Binance Wallet adds Plume’s yield vault for Invesco, Bitwise funds
Self-custody users can now earn roughly 3.5% yield on tokenized government securities and crypto carry strategies through Plume's nBASIS vault
Binance Wallet has integrated Plume Network’s nBASIS yield vault, giving self-custody users direct access to tokenized funds from Invesco and Bitwise. The move marks Binance Wallet’s first foray into structured real-world asset (RWA) yield products. Previously, the wallet’s yield options centered on DeFi protocols and tokenized equities. Now users can park stablecoins and earn approximately 3.5% from two institutional-grade funds sitting behind a single vault interface.
What’s actually inside the vault
The nBASIS vault is built on Plume’s Nest protocol. Users deposit stablecoins and receive yield-bearing vault tokens in return. Two funds power the yield. First is Invesco’s Short Duration U.S. Government Securities Fund, tokenized under the ticker USTB. It holds over $860 million in assets under management.

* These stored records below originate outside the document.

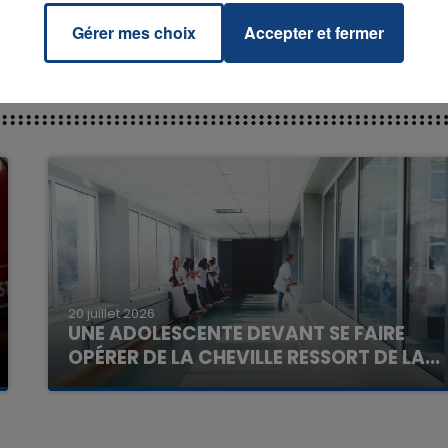
Gérer mes choix
Accepter et fermer
7h00 - 11h00
La Team de l'été
20 juillet 2026
UNE ADOLESCENTE DEVANT SE FAIRE
OPÉRER DE LA CHEVILLE RESSORT DE LA...
La famille a porté plainte contre la clinique qui a
reconnu sa responsabilité et présenté ses
excuses.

Second is Bitwise’s Crypto Carry Fund, trading as USCC, with more than $170 million in AUM. Both were tokenized by Superstate.
The combination is deliberate. USTB provides exposure to short-duration government debt. USCC runs a crypto carry strategy, capturing yield from basis trades and funding rates in digital asset markets. Blending both into a single vault gives depositors a diversified yield stream that doesn’t rely entirely on either TradFi or crypto-native returns.
Plume’s distribution-first playbook
The nBASIS vault is the first diversified RWA yield product from Plume Nest, but the pipeline suggests more is coming. Additional offerings from BlackRock, Apollo, WisdomTree, and FalconX are reportedly in the works.
Plume’s native token, PLUME, was listed on Binance in August 2025, establishing the relationship between the two platforms. Invesco’s involvement with Plume dates to at least May 2025, when the two collaborated on a tokenized senior loan strategy with DigiFT. In June 2026, ether.fi committed $100 million to Plume Nest vaults, including $25 million specifically directed to the nBASIS product.
Why this matters for crypto investors
Binance Wallet is a self-custody product. Users hold their own keys. Yet they’re now accessing yield from an Invesco fund that manages nearly a billion dollars, without needing a brokerage account or passing through traditional fund subscription processes.
The risk side deserves attention. Layering a DeFi protocol between users and tokenized fund shares introduces smart contract risk that doesn’t exist in traditional fund ownership. Plume’s Nest protocol is the intermediary handling deposits and issuing vault tokens, so any vulnerability there could expose user capital regardless of how safe the underlying Invesco or Bitwise funds are.